I'm not sure what you're trying to prove here. My contention is not that this is the end all, be all for people experiencing GID, just that it may be useful if it can lead to better outcomes. Your own study says it does appear to lead to better outcomes (although it does also state there's insufficient information at hand and methodological problems are found within all of these studies, including their own): "For the purpose of evaluating whether sex reassignment is an effective treatment for gender dysphoria, it is reasonable to compare reported gender dysphoria pre and post treatment. Such studies have been conducted either prospectively[7], [12] or retrospectively,[5], [6], [9], [22], [25], [26], [29], [38] and suggest that sex reassignment of transsexual persons improves quality of life and gender dysphoria."
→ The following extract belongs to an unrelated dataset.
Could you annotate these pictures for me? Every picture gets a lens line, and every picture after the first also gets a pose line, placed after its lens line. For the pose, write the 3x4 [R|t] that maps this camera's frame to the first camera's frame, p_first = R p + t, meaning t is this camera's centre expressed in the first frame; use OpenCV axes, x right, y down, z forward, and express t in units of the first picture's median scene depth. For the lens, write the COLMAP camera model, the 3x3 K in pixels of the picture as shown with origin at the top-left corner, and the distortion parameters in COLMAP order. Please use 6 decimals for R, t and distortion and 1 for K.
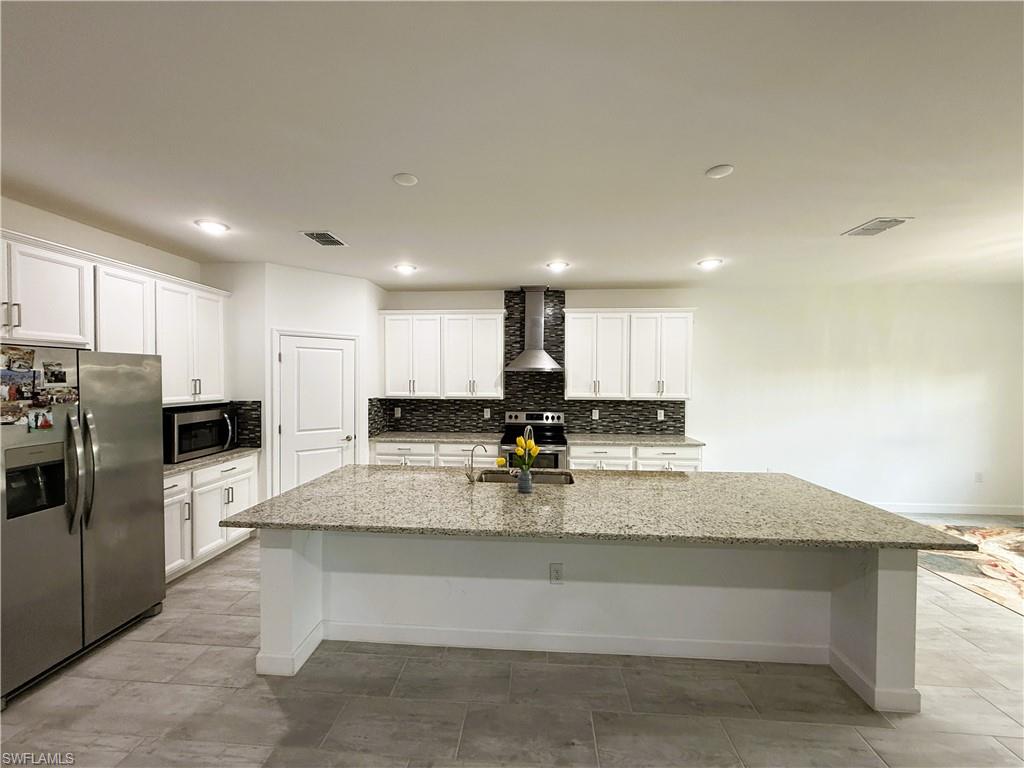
lens RADIAL K [[410.0, 0, 511.5], [0, 410.0, 384.0], [0, 0, 1]] dist [-0.002260, -0.000561]
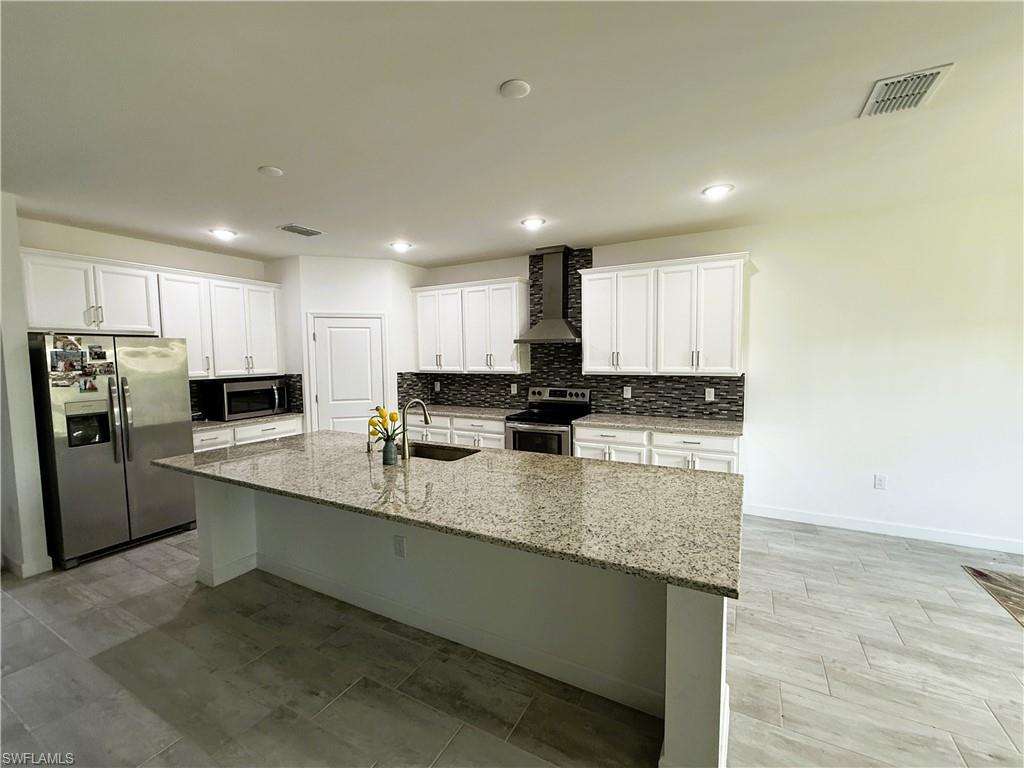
lens RADIAL K [[441.3, 0, 509.1], [0, 441.3, 384.1], [0, 0, 1]] dist [0.000584, 0.000851]
pose [[0.906453, 0.013250, -0.422098, 0.457058], [0.010211, 0.998528, 0.053272, 0.007974], [0.422182, -0.052598, 0.904984, 0.090602]]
I would never and have never argued that SRS is all that is needed for these people, so I have no qualms with the assertion that it may not suffice, which only means may not be enough. As I said in my previous post, these people are still mentally ill after SRS; it's quite clear that one mode of treatment is not all that will be needed for them.
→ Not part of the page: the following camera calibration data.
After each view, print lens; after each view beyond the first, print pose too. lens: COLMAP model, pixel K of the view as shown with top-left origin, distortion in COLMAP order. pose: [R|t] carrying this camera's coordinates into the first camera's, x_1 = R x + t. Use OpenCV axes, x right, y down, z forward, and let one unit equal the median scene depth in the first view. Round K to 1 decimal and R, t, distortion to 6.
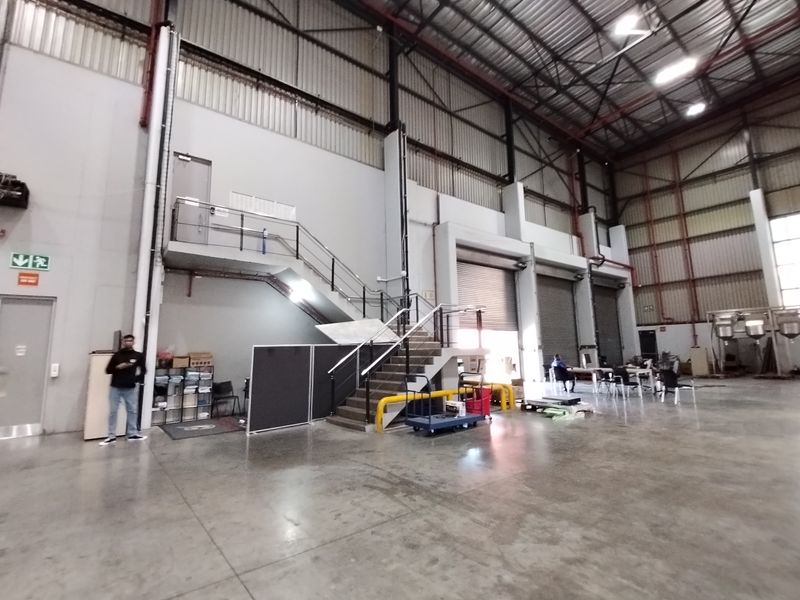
lens RADIAL K [[379.3, 0, 395.9], [0, 379.3, 292.8], [0, 0, 1]] dist [0.054842, -0.051468]
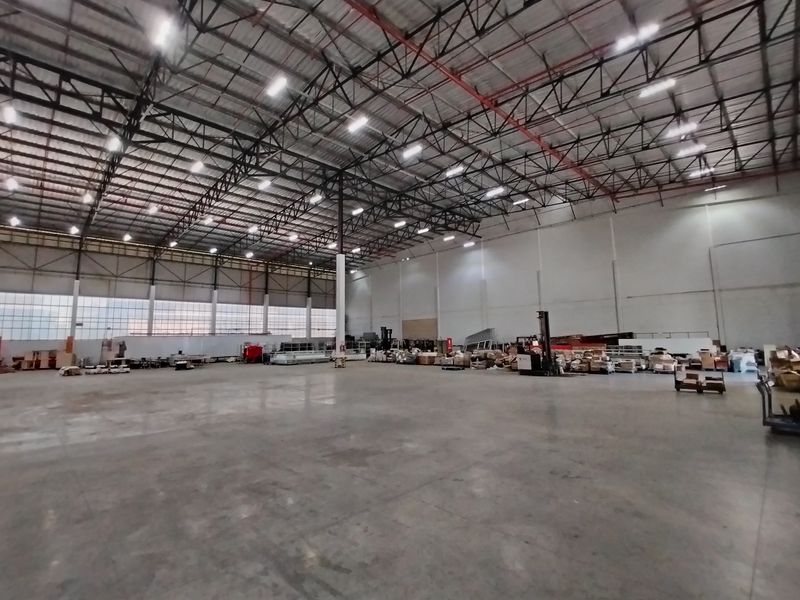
lens RADIAL K [[379.3, 0, 395.9], [0, 379.3, 292.8], [0, 0, 1]] dist [0.054842, -0.051468]
pose [[-0.993776, 0.023575, -0.108878, -0.126375], [0.052218, 0.961910, -0.268334, 0.175468], [0.098405, -0.272349, -0.957153, 2.312178]]
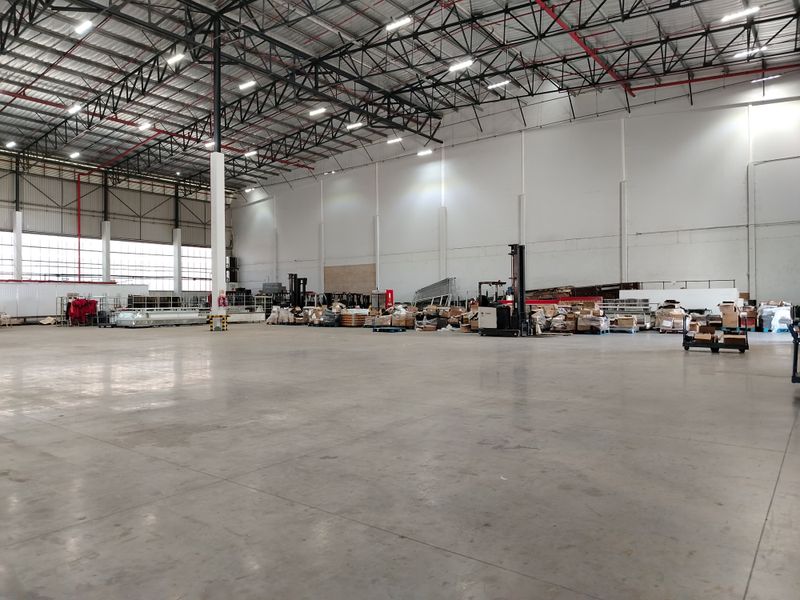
lens RADIAL K [[553.5, 0, 398.6], [0, 553.5, 297.5], [0, 0, 1]] dist [0.016842, -0.001019]
pose [[-0.971509, 0.027256, -0.235432, -0.388270], [0.064374, 0.986367, -0.151447, 0.330917], [0.228095, -0.162288, -0.960018, 2.063962]]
In contrast to your example, the numbers show an actual increase among the "transitioned" treatment group, not just against the general population, but against the "non-transitioned" control group. This is how we do psychological research, using methodology and accumulated statistics that measure the treatment group not only against the norm, but against the non-treated control group.
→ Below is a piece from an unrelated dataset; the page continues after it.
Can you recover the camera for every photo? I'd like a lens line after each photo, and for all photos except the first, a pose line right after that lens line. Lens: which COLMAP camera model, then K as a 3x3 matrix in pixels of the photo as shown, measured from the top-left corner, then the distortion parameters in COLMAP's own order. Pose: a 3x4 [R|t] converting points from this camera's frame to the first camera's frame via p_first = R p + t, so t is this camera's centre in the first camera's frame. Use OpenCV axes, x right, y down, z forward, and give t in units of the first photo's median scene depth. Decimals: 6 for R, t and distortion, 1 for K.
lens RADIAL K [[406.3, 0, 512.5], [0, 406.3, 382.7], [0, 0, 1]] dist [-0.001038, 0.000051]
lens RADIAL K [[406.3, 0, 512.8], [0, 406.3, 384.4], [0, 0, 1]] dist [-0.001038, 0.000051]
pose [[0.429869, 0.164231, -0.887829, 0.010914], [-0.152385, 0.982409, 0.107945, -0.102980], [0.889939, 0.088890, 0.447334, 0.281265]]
I believe this is where your confusion is arising from. The control group(s) used did not suffer from GID. The control group(s) were used to control for factors like age and sex (e.g., 35 y/o male diagnosed with GID vs. a 35 y/o male without GID, 35 y/o female diagnosed with GID that underwent SRS and is now taken as a male vs. 35 y/o male without GID). They were population based controls, not sufferers of GID that had yet to transition. It says so right here: "For each exposed person (N = 324), we randomly selected 10 unexposed controls. A person was defined as unexposed if there were no discrepancies in sex designation across the Censuses, Medical Birth, and Total Population registers and no gender identity disorder diagnosis according to the Hospital Discharge Register. To study possible gender-specific effects on outcomes of interest, we used two different control groups: one with the same sex as the case individual at birth (birth sex matching) and the other with the sex that the case individual had been reassigned to (final sex matching)."

Again, all this study shows is that sufferers of GID that have underwent SRS experience higher rates of suicide than the general population, no more and no less.